«Le chantage a payé !» Le président du groupe Les Républicains au Sénat Bruno Retailleau n’a pas caché son agacement ce 24 avril quant à l’accord signé entre les quatre syndicats représentatifs de la SNCF et la direction de l’entreprise. Pour lui, «l’accord de la SNCF avec les cheminots sur les retraites est une capitulation».
Le 22 avril, ceux-ci se sont mis d’accord autour d’un texte sur les fins de carrière, qui annule une partie des éléments de la réforme des retraites de 2023. Au vote favorable des centrales modérées Unsa-Ferroviaire et CFDT-Cheminots, s’est ajouté celui de SUD-Rail et de la CGT-Cheminots, réputés plus durs.
Des syndicats satisfaits
Pour les cheminots, le régime de cessation anticipée d’activité est ainsi allongé et voit sa rémunération relevée à partir de 2025. Ce régime passe de 18 à 30 mois pour les agents ayant un métier où la pénibilité est reconnue et de 12 à 18 mois pour les autres agents, également avec la moitié non travaillée. La dispense de travail est ainsi allongée de trois à six mois.
Dans des propos rapportés par l’AFP, le secrétaire fédéral de SUD-Rail Erik Meyer s’est félicité d’un accord qui a pour effet «de compenser en partie les effets néfastes de la réforme des retraites». Cité par le journal L’Humanité, un responsable de la CGT-Cheminots se félicite : «Les initiatives locales ou nationales à l’appel de la CGT ont permis de gagner l’amélioration des dispositifs de fin de carrière existants pour les cheminots statutaires et contractuels.» La capacité des cheminots à mener des actions coups de poing comme en mai 2023 avec l’invasion des bureaux de la Commission européenne semble avoir payé.
Le secrétaire général adjoint de la CFDT Sébastien Mariani estime de son côté que cet accord «permet de répondre au problème d’attractivité de certains métiers».
«Un accord lamentable» : la droite ne décolère pas
À droite, la colère du président du groupe LR au Sénat Bruno Retailleau, qui voit dans ce compromis «un accord lamentable», est partagée par le rapporteur du budget au Sénat Jean-François Husson. Ce dernier s’indigne, dans des propos rapportés par Le Figaro, d’un gouvernement qui «cède sur tout», ainsi que d'une «remise en cause» des «efforts de la dernière réforme des retraites».

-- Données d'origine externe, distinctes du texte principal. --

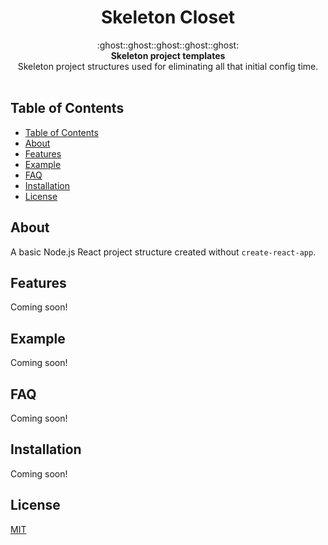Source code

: <h1 align="center">Skeleton Closet</h1>

<div align="center">
  :ghost::ghost::ghost::ghost::ghost:
</div>
<div align="center">
  <strong>Skeleton project templates</strong>
</div>
<div align="center">
  Skeleton project structures used for eliminating all that initial config time.
</div>

<br />


## Table of Contents
- [Table of Contents](#table-of-contents)
- [About](#about)
- [Features](#features)
- [Example](#example)
- [FAQ](#faq)
- [Installation](#installation)
- [License](#license)

## About

A basic Node.js React project structure created without `create-react-app`.

## Features
Coming soon!

## Example
Coming soon!

## FAQ
Coming soon!

## Installation
Coming soon!

## License
[MIT](LICENSE)

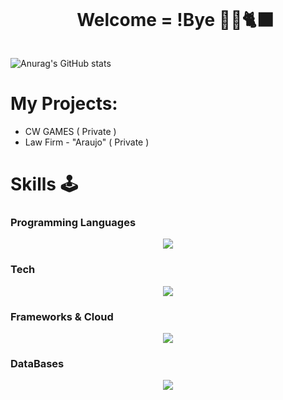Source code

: <!--título-->
<div id="user-content-toc">
  <ul align="center">
    <summary><h1 style="display: inline-block">Welcome = !Bye 👋🫠🐈‍⬛</h1></summary>
</div>

<!--Porfolio-->
![Anurag's GitHub stats](https://github-readme-stats.vercel.app/api?username=carlospenaforte&show_icons=true&theme=synthwave)

<!--Projects-->
# My Projects:
- CW GAMES ( Private )
- Law Firm - "Araujo" ( Private )


<!--Skills-->
# Skills 🕹️

### Programming Languages
<p align="center">
  <a href="https://skillicons.dev">
    <img src="https://skillicons.dev/icons?i=cs,cpp,py,ts,js,html,css" />
  </a>
</p>

### Tech
<p align="center"> 
  <a href="https://skillicons.dev">
    <img src="https://skillicons.dev/icons?i=git,github,unity,blender,pycharm,vscode,visualstudio" />
  </a>
</p>

### Frameworks & Cloud
<p align="center"> 
  <a href="https://skillicons.dev">
    <img src="https://skillicons.dev/icons?i=dotnet,angular,django,azure,aws,bootstrap,fastapi" />
  </a>
</p>

### DataBases
<p align="center"> 
  <a href="https://skillicons.dev">
    <img src="https://skillicons.dev/icons?i=sqlite,mysql,postgresql,mongodb" />
  </a>
</p>
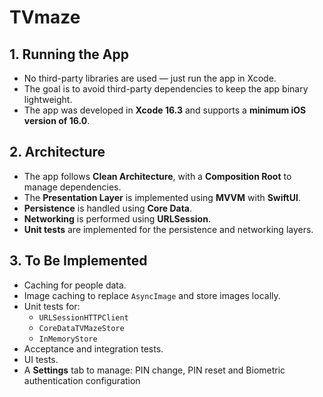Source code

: # TVmaze

## 1. Running the App

- No third-party libraries are used — just run the app in Xcode.
- The goal is to avoid third-party dependencies to keep the app binary lightweight.
- The app was developed in **Xcode 16.3** and supports a **minimum iOS version of 16.0**.

## 2. Architecture

- The app follows **Clean Architecture**, with a **Composition Root** to manage dependencies.
- The **Presentation Layer** is implemented using **MVVM** with **SwiftUI**.
- **Persistence** is handled using **Core Data**.
- **Networking** is performed using **URLSession**.
- **Unit tests** are implemented for the persistence and networking layers.

## 3. To Be Implemented

- Caching for people data.
- Image caching to replace `AsyncImage` and store images locally.
- Unit tests for:
  - `URLSessionHTTPClient`
  - `CoreDataTVMazeStore`
  - `InMemoryStore`
- Acceptance and integration tests.
- UI tests.
- A **Settings** tab to manage: PIN change, PIN reset and Biometric authentication configuration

L’annonce de l’accord entre les syndicats et la direction de la SNCF a également été très commentée par le monde médiatique. Ainsi, le directeur délégué de la rédaction du Figaro Vincent Trémolet de Villers s’en est pris au gouvernement en affirmant sur les ondes d’Europe 1 : «Les ministres disent surveiller les dépenses à l’euro près mais la SNCF lâche des dizaines de millions d’euros pour acheter la paix sociale. Ce n’est pas "tu casses, tu répares", mais plutôt "tu menaces et l’État casque" : le privé finance et le public dépense.» Dans une chronique du Figaro, sa collège Bertille Bayart évoque pour sa part «les Jeux olympiques, quoiqu’il en coûte à la SNCF», estimant que la direction de l’entreprise a probablement écarté la menace d’un mouvement social pendant les JO.
Enfin, le directeur de l'Institut de recherches économiques et fiscales (IREF) Nicolas Lecaussin interpelle de son côté sur la part de la subvention de l’État à la SNCF qu’il évalue à 20 milliards d’euros et qu’il compare au budget du ministère de la Justice qui s’élève à 10 milliards d’euros.
Du côté de la direction de la SNCF, le PDG Jean-Pierre Farandou n’a pas communiqué sur le sujet. En février, il avait pourtant déclaré : «Je ne veux plus qu’on utilise la grève comme point d’entrée du dialogue social.»